Bountiful Mother made in 1980 represents two aspects of motherhood from the Pueblo and Hopi culture: Corn Mother and Mother Earth. The cultivation and consumption of corn was so central to the pueblo culture that it was "... a living entity with a body similar to man's in many respects ...the people built its flesh into their own." In the work, the woman's fertility is symbolized by the kernels of blue corn of her body. In 1981 she made the self-portrait Metamorphosis: "The features were contained within a perfect circle, a Jungian archetype of psychic wholeness and the symbol for Hardin of life itself, but everything else about the painting was fragmented, jagged and asymmetrical," said Jay Scott, her biographer, of the "tormented pieces of her life."

At her death at the age of 41, Hardin was recognized as one of the finest and most innovative Indian artists of her generation. She was among the first modern Indian painters to combine her non-Indian art materials and techniques with an Indian sensibility, merging past and present in a new way.
— Liz Sonneborn

From 1980 through 1984, she completed 23 copper plate etchings, including a series that included Changing Woman, Medicine Woman, and Listening Woman. Creative Woman was intended to be part of the series but the she died before it was created. These etchings portrayed the "intellectual, emotional, and sensitive" aspects of womanhood.

Hardin was commissioned to create children's book illustrations for Clarke Industries and design coins for Franklin Mint's History of the American Indian series.

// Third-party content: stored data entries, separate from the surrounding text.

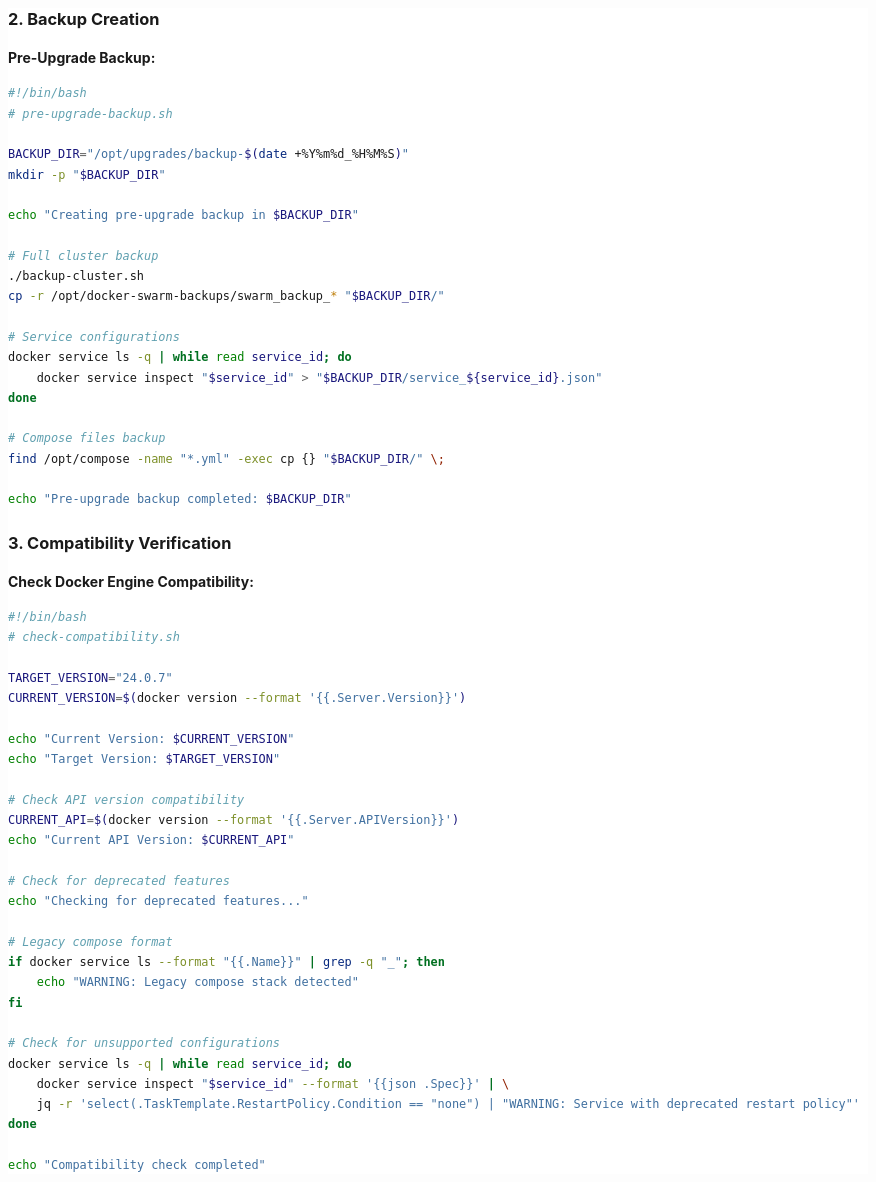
 ```bash
```

### 2. Backup Creation

**Pre-Upgrade Backup:**

```bash
#!/bin/bash
# pre-upgrade-backup.sh

BACKUP_DIR="/opt/upgrades/backup-$(date +%Y%m%d_%H%M%S)"
mkdir -p "$BACKUP_DIR"

echo "Creating pre-upgrade backup in $BACKUP_DIR"

# Full cluster backup
./backup-cluster.sh
cp -r /opt/docker-swarm-backups/swarm_backup_* "$BACKUP_DIR/"

# Service configurations
docker service ls -q | while read service_id; do
    docker service inspect "$service_id" > "$BACKUP_DIR/service_${service_id}.json"
done

# Compose files backup
find /opt/compose -name "*.yml" -exec cp {} "$BACKUP_DIR/" \;

echo "Pre-upgrade backup completed: $BACKUP_DIR"
```

### 3. Compatibility Verification

**Check Docker Engine Compatibility:**

```bash
#!/bin/bash
# check-compatibility.sh

TARGET_VERSION="24.0.7"
CURRENT_VERSION=$(docker version --format '{{.Server.Version}}')

echo "Current Version: $CURRENT_VERSION"
echo "Target Version: $TARGET_VERSION"

# Check API version compatibility
CURRENT_API=$(docker version --format '{{.Server.APIVersion}}')
echo "Current API Version: $CURRENT_API"

# Check for deprecated features
echo "Checking for deprecated features..."

# Legacy compose format
if docker service ls --format "{{.Name}}" | grep -q "_"; then
    echo "WARNING: Legacy compose stack detected"
fi

# Check for unsupported configurations
docker service ls -q | while read service_id; do
    docker service inspect "$service_id" --format '{{json .Spec}}' | \
    jq -r 'select(.TaskTemplate.RestartPolicy.Condition == "none") | "WARNING: Service with deprecated restart policy"'
done

echo "Compatibility check completed"
```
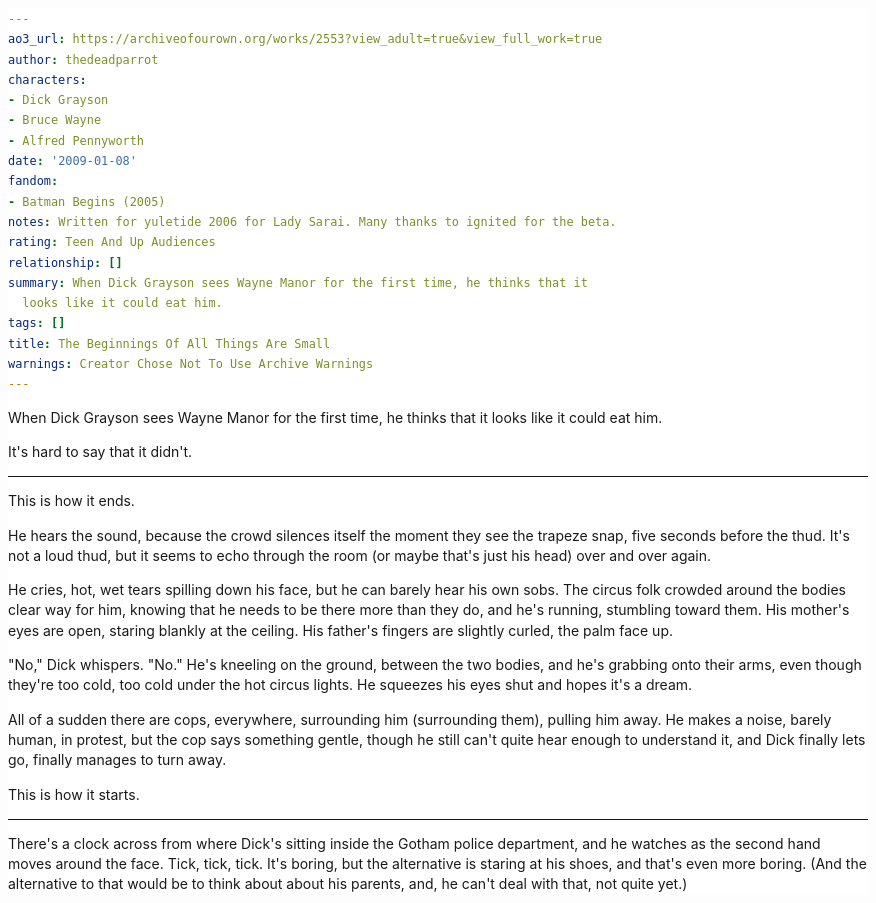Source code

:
 ```yaml
---
ao3_url: https://archiveofourown.org/works/2553?view_adult=true&view_full_work=true
author: thedeadparrot
characters:
- Dick Grayson
- Bruce Wayne
- Alfred Pennyworth
date: '2009-01-08'
fandom:
- Batman Begins (2005)
notes: Written for yuletide 2006 for Lady Sarai. Many thanks to ignited for the beta.
rating: Teen And Up Audiences
relationship: []
summary: When Dick Grayson sees Wayne Manor for the first time, he thinks that it
  looks like it could eat him.
tags: []
title: The Beginnings Of All Things Are Small
warnings: Creator Chose Not To Use Archive Warnings
---
```


When Dick Grayson sees Wayne Manor for the first time, he thinks that it looks like it could eat him.

It's hard to say that it didn't.



---

This is how it ends.

He hears the sound, because the crowd silences itself the moment they see the trapeze snap, five seconds before the thud. It's not a loud thud, but it seems to echo through the room (or maybe that's just his head) over and over again.

He cries, hot, wet tears spilling down his face, but he can barely hear his own sobs. The circus folk crowded around the bodies clear way for him, knowing that he needs to be there more than they do, and he's running, stumbling toward them. His mother's eyes are open, staring blankly at the ceiling. His father's fingers are slightly curled, the palm face up.

"No," Dick whispers. "No." He's kneeling on the ground, between the two bodies, and he's grabbing onto their arms, even though they're too cold, too cold under the hot circus lights. He squeezes his eyes shut and hopes it's a dream.

All of a sudden there are cops, everywhere, surrounding him (surrounding them), pulling him away. He makes a noise, barely human, in protest, but the cop says something gentle, though he still can't quite hear enough to understand it, and Dick finally lets go, finally manages to turn away.

This is how it starts.



---

There's a clock across from where Dick's sitting inside the Gotham police department, and he watches as the second hand moves around the face. Tick, tick, tick. It's boring, but the alternative is staring at his shoes, and that's even more boring. (And the alternative to that would be to think about about his parents, and, he can't deal with that, not quite yet.)
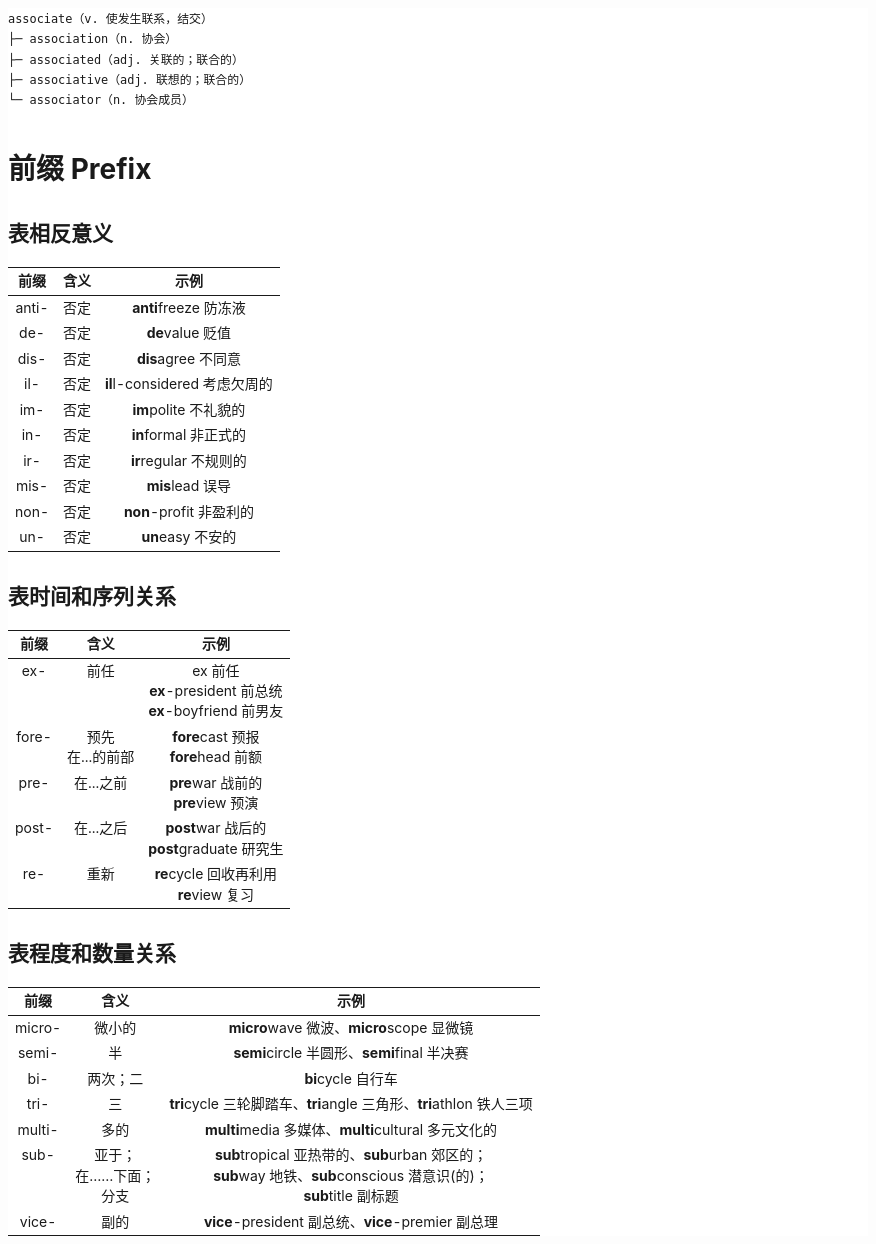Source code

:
 ```
associate（v. 使发生联系，结交）
├─ association（n. 协会）
├─ associated（adj. 关联的；联合的）
├─ associative（adj. 联想的；联合的）
└─ associator（n. 协会成员）
```

# 前缀 Prefix

## 表相反意义

|  前缀  | 含义 | 示例  |
| :---: | :---: | :---: |
| anti- | 否定 | **anti**freeze 防冻液 |
| de- | 否定 | **de**value 贬值 |
| dis- | 否定 | **dis**agree 不同意 |
| il- | 否定 | **il**l-considered 考虑欠周的 |
| im- | 否定 | **im**polite 不礼貌的 |
| in- | 否定 | **in**formal 非正式的 |
| ir- | 否定 | **ir**regular 不规则的 |
| mis- | 否定 | **mis**lead 误导 |
| non- | 否定 | **non**-profit 非盈利的 |
| un- | 否定 | **un**easy 不安的 |

## 表时间和序列关系

|  前缀  | 含义 | 示例  |
| :---: | :---: | :---: |
| ex- | 前任 | ex 前任<br>**ex**-president 前总统<br>**ex**-boyfriend 前男友 |
| fore- | 预先<br>在...的前部 | **fore**cast 预报<br>**fore**head 前额|
| pre- | 在...之前 | **pre**war 战前的<br> **pre**view 预演 |
| post- | 在...之后 | **post**war 战后的<br> **post**graduate 研究生 |
| re- | 重新 | **re**cycle 回收再利用<br> **re**view 复习 |

## 表程度和数量关系

|  前缀  | 含义 | 示例  |
| :---: | :---: | :---: |
| micro- | 微小的 | **micro**wave 微波、**micro**scope 显微镜 |
| semi- | 半 | **semi**circle 半圆形、**semi**final 半决赛 |
| bi- | 两次；二 | **bi**cycle 自行车 |
| tri- | 三 | **tri**cycle 三轮脚踏车、**tri**angle 三角形、**tri**athlon 铁人三项 |
| multi- | 多的 | **multi**media 多媒体、**multi**cultural 多元文化的 |
| sub- | 亚于；<br>在……下面；<br>分支 | **sub**tropical 亚热带的、**sub**urban 郊区的；<br>**sub**way 地铁、**sub**conscious 潜意识(的)；<br>**sub**title 副标题 |
| vice- | 副的 | **vice**-president 副总统、**vice**-premier 副总理 |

Hardin's work was part of Stretching the Canvas: Eight Decades of Native Painting (2019–21), a survey at the National Museum of the American Indian George Gustav Heye Center.

== Personal life ==
In 1973 Hardin married Cradoc Bagshaw, a professional photographer. Her relationship with her mother improved in the 1980s, and Velarde began to be supportive of her work. Hardin was diagnosed with breast cancer in 1981 and died in Albuquerque, New Mexico, on June 9, 1984.

==Awards==
She received honors for her work at the Heard Museum, Scottsdale National Indian Arts Exhibition, Philbrook Art Center, the Inter-Tribal Ceremonial at Gallup, New Mexico, and the Santa Fe Indian Market. At these shows she won "Best of Show", first prize and grand awards.

==Collections==
Her works are in the collections of:

- Heard Museum, Phoenix, Arizona
- Indian Arts & Crafts Board, U.S. Department of the Interior, Washington, D.C.
- Loyola Law School, Los Angeles, CA
- Millicent Rogers Museum, El Prado, New Mexico
- Museum of New Mexico, Santa Fe
- Southwest Museum, Los Angeles, CA
- University of Oklahoma Museum of Art, Norman
- Wheelwright Museum of the American Indian, Santa Fe, New Mexico.

==Works==
A select number of her works include:

- Bountiful Mother, 1980, 45.7 × 40.64 cm, etching and intaglio
- Changing Woman
- Listening Woman
- Looking at Myself I Am Many Parts
- Medicine Talk, 1964, approximately 71.12 × 35.56 cm, casein
- Medicine Woman, 1981, approx. 61 × 45.7 cm, four-color copper plate etching.